My posts have been few and far between of late and writing this one nearly broke me. I had to walk away. I dug my heels into my fiction reading addiction and kept my nose buried there, refusing to think or write.
I’d been distracted and inattentive for weeks. I’d been remiss. I failed to share my wonderful margarita-filled Mothers Day. I failed to share my daughter’s first ballet recital and my first experience as a dance mom backstage. Worse, I failed to share my son’s one and only high school graduation. Amazing moments and milestones—all certainly worthy of being shared.
My daughter kicked me in the panties one night recently. Let me tell you, my 4 year-old sounded like a 40 year-old and she really let me have it. Immediately after her brief but effective daughter-to-mom lecture, she curled up on top of me, said a sleepy goodnight and quickly drifted off to sleep. And then I cried. She was right. I had let her down and that’s something she’d never before experienced with me. After I finished my cry, and ate not one but two chocolate bars, I was finally inspired to pick up my beloved MacBook Air and write.

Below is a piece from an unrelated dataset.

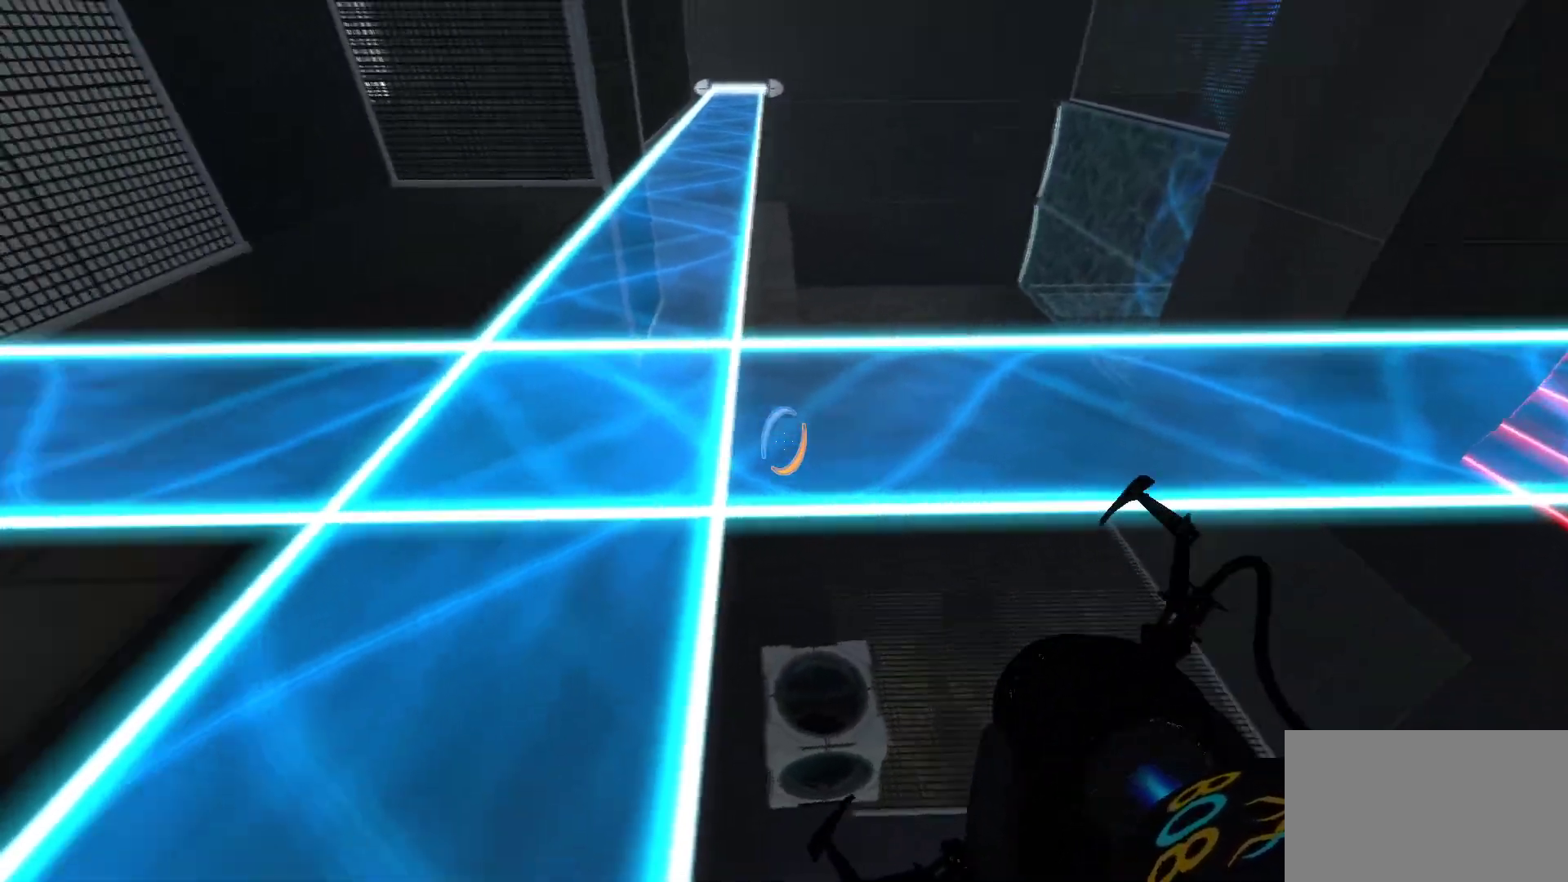
{"keys": [], "mouse": [], "events": []}
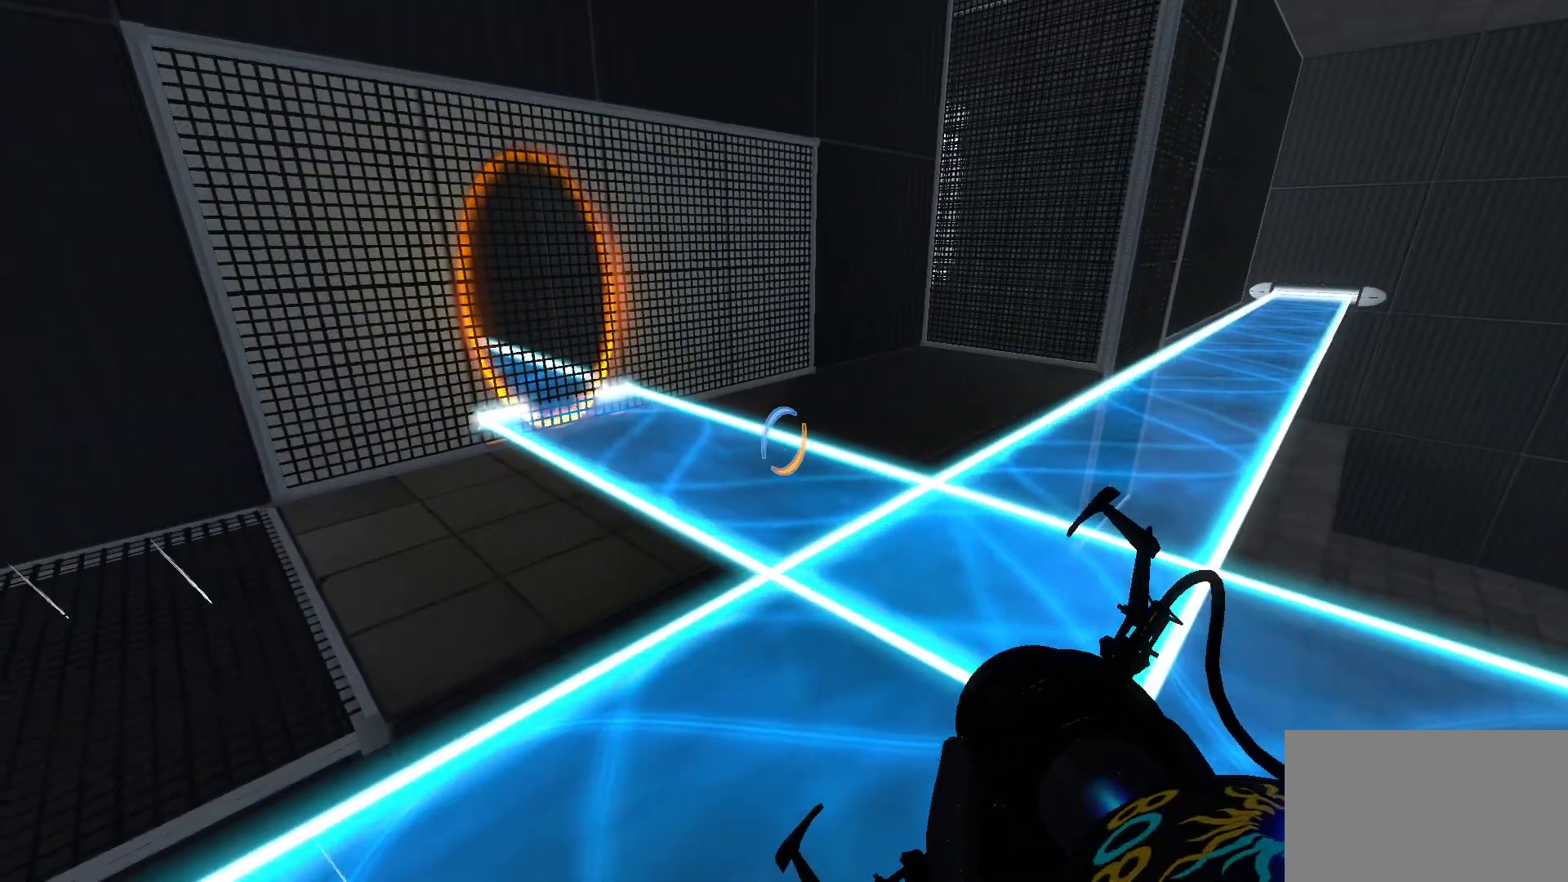
{"keys": [], "mouse": [], "events": []}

Life happens. Sometimes it sneaks up on us and gives a little tap on the shoulder. Sometimes it takes us by surprise because we allow ourselves to practice denial. And then sometimes it actually slaps us across the face.
I had my face slapped by life back in April when I received a letter at our home from my husband’s attorney informing me there would be a divorce. Then I allowed myself to be bullied for the following few months. Not to worry, I’ve since bucked up and reinstated my 2012 new year’s resolution—be fearless.
My blogging endeavors aren’t about motherhood but rather womanhood. And for me, that includes motherhood and so much more. So as I begin to process my thoughts on the present and look forward to the future, I may be writing some posts and articles that do not include mention of my darling children, though they’re always the center of my universe.
Divorce is one of the most difficult life experiences. It’s easy to get caught up in who-can-hurt-the-other-more combat. It’s hard to keep things in proper perspective. And most importantly, when it comes to children of divorcing parents, it’s imperative to always remember to do what’s in their best interest.
If you’re going through a divorce currently, or headed that way, I encourage you to be sure you retain an attorney that is suitable for you as an individual. It’s okay to change attorneys if you’re not comfortable with the one you first hire—your life is worth making that correction. I’ve watched my husband’s attorney fuel his fire and seek every opportunity to create more billable actions. On the other hand, my own attorney is an expert at gently talking me down from the inevitable emotional cliffs so that I can make rational, fair decisions.
When life happens, we must find the best way to move forward and find happiness again. As for me, I will no longer be bullied. I won’t let my kids down. I will find peace. I will remove the chocolate bars from my nightstand. And I will write.